### REQUIREMENT
Select from the records below every line that has the word "input" in it.

### MATERIAL PROVIDED
Content starts
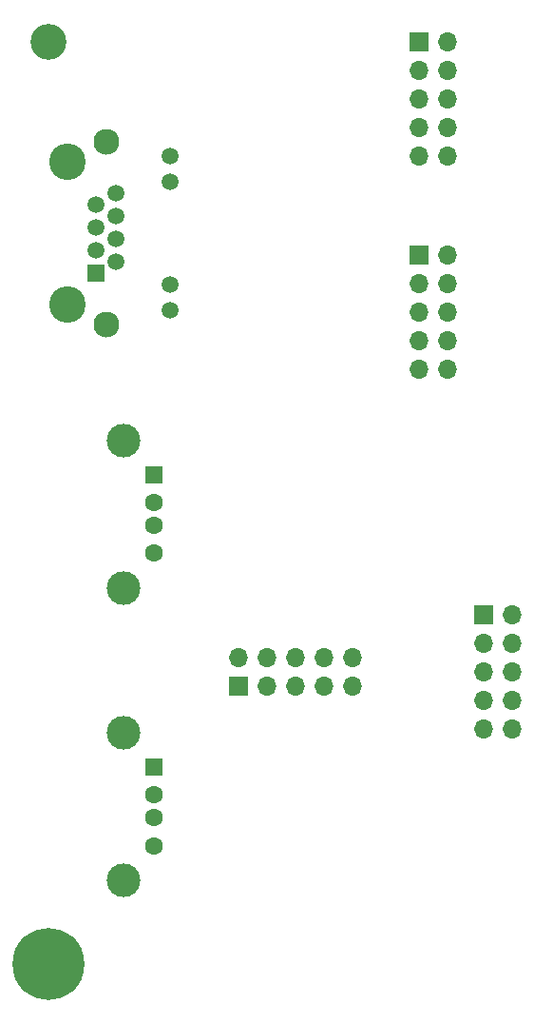
<source format=gbr>
G04 #@! TF.GenerationSoftware,KiCad,Pcbnew,6.0.5+dfsg-1~bpo11+1*
G04 #@! TF.CreationDate,2023-01-21T12:00:25+00:00*
G04 #@! TF.ProjectId,nascontrol-remote,6e617363-6f6e-4747-926f-6c2d72656d6f,rev?*
G04 #@! TF.SameCoordinates,Original*
G04 #@! TF.FileFunction,Soldermask,Bot*
G04 #@! TF.FilePolarity,Negative*
%FSLAX46Y46*%
G04 Gerber Fmt 4.6, Leading zero omitted, Abs format (unit mm)*
G04 Created by KiCad (PCBNEW 6.0.5+dfsg-1~bpo11+1) date 2023-01-21 12:00:25*
%MOMM*%
%LPD*%
G01*
G04 APERTURE LIST*
%ADD10C,6.400000*%
%ADD11R,1.500000X1.600000*%
%ADD12C,1.600000*%
%ADD13C,3.000000*%
%ADD14C,3.250000*%
%ADD15R,1.500000X1.500000*%
%ADD16C,1.500000*%
%ADD17C,2.300000*%
%ADD18R,1.700000X1.700000*%
%ADD19O,1.700000X1.700000*%
%ADD20C,3.200000*%
G04 APERTURE END LIST*
D10*
X104000000Y-146000000D03*
D11*
X113360000Y-128500000D03*
D12*
X113360000Y-131000000D03*
X113360000Y-133000000D03*
X113360000Y-135500000D03*
D13*
X110650000Y-125430000D03*
X110650000Y-138570000D03*
D14*
X105685000Y-87350000D03*
X105685000Y-74650000D03*
D15*
X108225000Y-84560000D03*
D16*
X110005000Y-83544000D03*
X108225000Y-82528000D03*
X110005000Y-81512000D03*
X108225000Y-80496000D03*
X110005000Y-79480000D03*
X108225000Y-78464000D03*
X110005000Y-77448000D03*
X114825000Y-87860000D03*
X114825000Y-85570000D03*
X114825000Y-76430000D03*
X114825000Y-74140000D03*
D17*
X109115000Y-89130000D03*
X109115000Y-72870000D03*
D18*
X142725000Y-114925000D03*
D19*
X145265000Y-114925000D03*
X142725000Y-117465000D03*
X145265000Y-117465000D03*
X142725000Y-120005000D03*
X145265000Y-120005000D03*
X142725000Y-122545000D03*
X145265000Y-122545000D03*
X142725000Y-125085000D03*
X145265000Y-125085000D03*
D18*
X137000000Y-64000000D03*
D19*
X139540000Y-64000000D03*
X137000000Y-66540000D03*
X139540000Y-66540000D03*
X137000000Y-69080000D03*
X139540000Y-69080000D03*
X137000000Y-71620000D03*
X139540000Y-71620000D03*
X137000000Y-74160000D03*
X139540000Y-74160000D03*
D18*
X120925000Y-121275000D03*
D19*
X120925000Y-118735000D03*
X123465000Y-121275000D03*
X123465000Y-118735000D03*
X126005000Y-121275000D03*
X126005000Y-118735000D03*
X128545000Y-121275000D03*
X128545000Y-118735000D03*
X131085000Y-121275000D03*
X131085000Y-118735000D03*
D18*
X137000000Y-83000000D03*
D19*
X139540000Y-83000000D03*
X137000000Y-85540000D03*
X139540000Y-85540000D03*
X137000000Y-88080000D03*
X139540000Y-88080000D03*
X137000000Y-90620000D03*
X139540000Y-90620000D03*
X137000000Y-93160000D03*
X139540000Y-93160000D03*
D20*
X104000000Y-64000000D03*
D11*
X113360000Y-102500000D03*
D12*
X113360000Y-105000000D03*
X113360000Y-107000000D03*
X113360000Y-109500000D03*
D13*
X110650000Y-99430000D03*
X110650000Y-112570000D03*
M02*

</source>
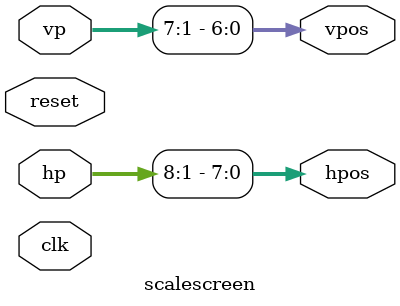
<source format=v>
module scalescreen(input clk, input reset, 
                   input [$clog2(HEIGHT)-1:0] vp, input [$clog2(WIDTH)-1:0] hp,
                   output [$clog2(HEIGHT)-SCALE:0] vpos, output [$clog2(WIDTH)-SCALE:0] hpos);
  parameter SCALE = 2, WIDTH = 320, HEIGHT = 240;

  assign vpos = vp[$clog2(HEIGHT)-1:SCALE-1];
  assign hpos = hp[$clog2(WIDTH)-1:SCALE-1];  
endmodule
</source>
Content ends
### COMPLETED EXERCISE
module scalescreen(input clk, input reset, 
                   input [$clog2(HEIGHT)-1:0] vp, input [$clog2(WIDTH)-1:0] hp,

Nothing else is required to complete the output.